LETTERS: On oil tankers, fuel barges and cruise ships

Readers from Bella Bella to Victoria respond to Tom Fletcher's column on reaction to the sinking of a tugboat on B.C.'s Central Coast

A crude oil tanker leaves Westridge Terminal in Burnaby through Second Narrows

Re: Petroleum panic a barge too far (B.C. Views, Oct. 19).

I read Tom Fletcher’s articles regularly and agree with most of his positions, but I have one pet peeve regarding the unrealistic opposition to the completion of the Kinder Morgan pipeline.

It is true that the tanker traffic out of Vancouver harbour would increase but I believe that there has not been one accident all the years that tankers have been leaving this terminal for the high seas.

My problem is that hundreds of cruise ships leave Vancouver harbour every year and have many many thousands of litres of bunker “C” fuel in their holds, but everyone seems to think this is perfectly okay and does not pose a problem.

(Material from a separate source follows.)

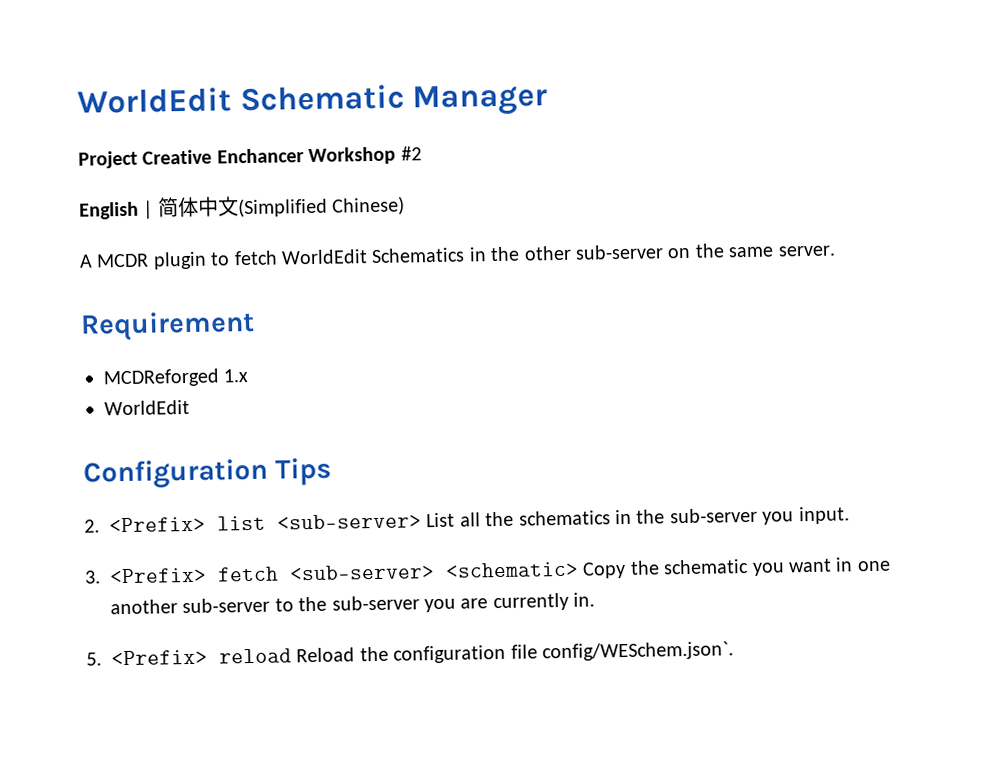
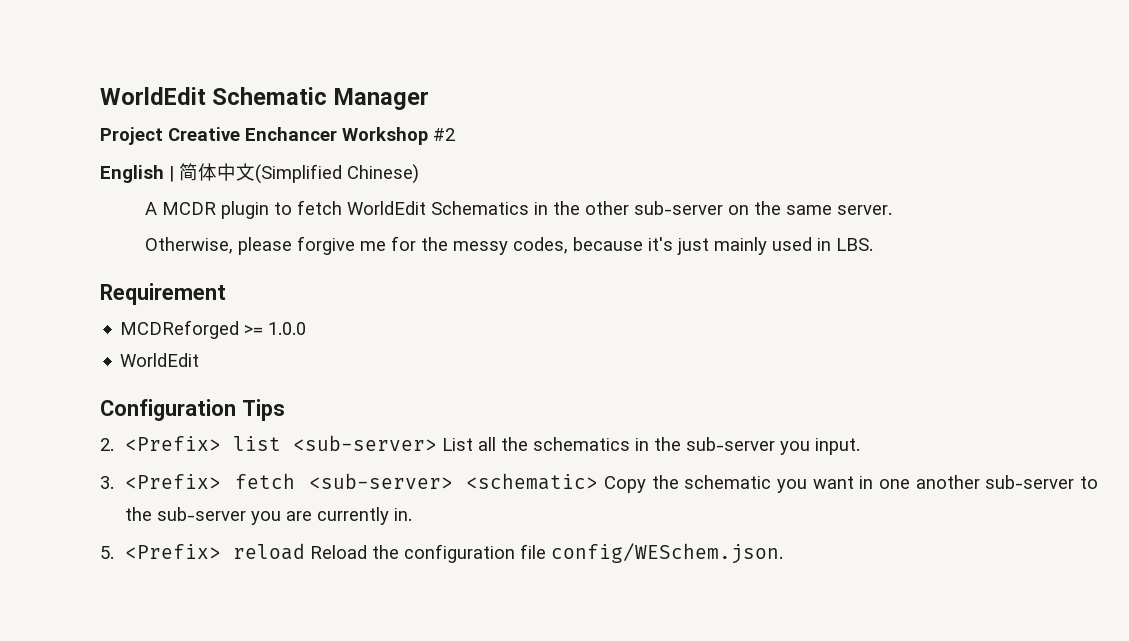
(836, 251) none -> [145,236,874,255] // Otherwise, please forgive me for the messy codes, because it's just mainly used in LBS.
[223,369,249,383] 1.x -> [244,322,307,335] >= 1.0.0
[541,641,734,662] config/WESchem.json`. -> [551,543,784,564] config/WESchem.json.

I assume that the cruise ships are all double-hulled, as are of course all the tankers that would carry crude oil from the terminal to the ocean. If they are not all doubled-hulled, this would present an even greater danger to the environment than the crude oil tankers that are all double-hulled and very carefully escorted out of Vancouver harbour by tugs.

E.G. Compton, P. Eng, Courtenay


Tom Fletcher, as a Caucasian, cisgender, male, settler Canadian, you need to check your privilege.

At most your family has been in what is now called B.C. for less than 200 years. In those 200 years your people have successfully collapsed almost every fish stock on this coast and clear-cut old growth forests to the brink of annihilation. For at least 13,500 years Indigenous people sustainably managed the natural resources of this coast.

How would we survive without fuel you ask? The same we have for thousands of years by using traditional ecological knowledge, community, and human power. How would your people survive without fuel? They wouldn’t. You have lost all connection to the land and sea. Your culture knows nothing but greed.

Ayla Brown, Bella Bella


Tom Fletcher’s column was bang on.

I laughed when he described the Great Bear Rainforest as a “faux aboriginal” name from U.S. protesters. Thought I was the only one who knew that. I must admit it has made them a lot of money.

The comments about fuel to the coastal villages are accurate. I saw it firsthand when I worked on the coastal tankers back in the 1970s.

Keep up the good work.

Capt. Ian Lightman, Victoria


Don’t make your assumptions based on your view from the ferry deck, how ridiculous. If you have any integrity come get the story face to face, not through your narrowed view.

Nothing is more offensive then having “strangers” speak of our way of life like you you know what your talking about.